Friday, December 2, 2011
Traditionally, Buddhism affirms the existence of hells peopled by demons who torment sinners and tempt mortals to sin, or who seek to thwart their enlightenment, with a demon named Mara as chief tempter, "prince of darkness," or "Evil One" in Sanskrit sources.
The followers of Mara were also called mara, the devils, and are frequently cited as a cause of disease or representations of mental obstructions. The mara became fully assimilated into the Chinese worldview, and were called mo.
The idea of the imminent decline and collapse of the Buddhist religion amid a "great cacophony of demonic influences" was already a significant component of Buddhism when it reached China in the first century CE, according to Michel Strickmann.

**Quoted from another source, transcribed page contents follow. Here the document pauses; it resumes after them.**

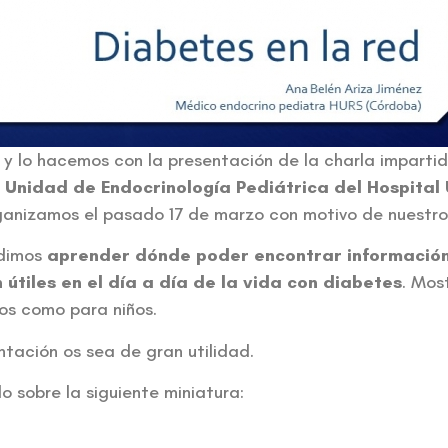
y lo hacemos con la presentación de la charla impartid
a Unidad de Endocrinología Pediátrica del Hospital 
anizamos el pasado 17 de marzo con motivo de nuestro 
udimos
aprender dónde poder encontrar información 
 útiles en el día a día de la vida con diabetes
. Mos
os como para niños.
ación os sea de gran utilidad.
 sobre la siguiente miniatura:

Demonic forces had attained enormous power in the world. For some writers of the time this state of affairs had been ordained to serve the higher purpose of effecting a "preliminary cleansing" that would purge and purify humanity in preparation for an ultimate, messianic renewal.
Medieval Chinese Buddhist demonology was heavily influenced by Indian Buddhism. Indian demonology is also fully and systematically described in written sources, though during Buddhism's millennium of direct influence in China, "Chinese demonology was whipped into respectable shape," with a number of Indian demons finding permanent niches even in Taoist ritual texts.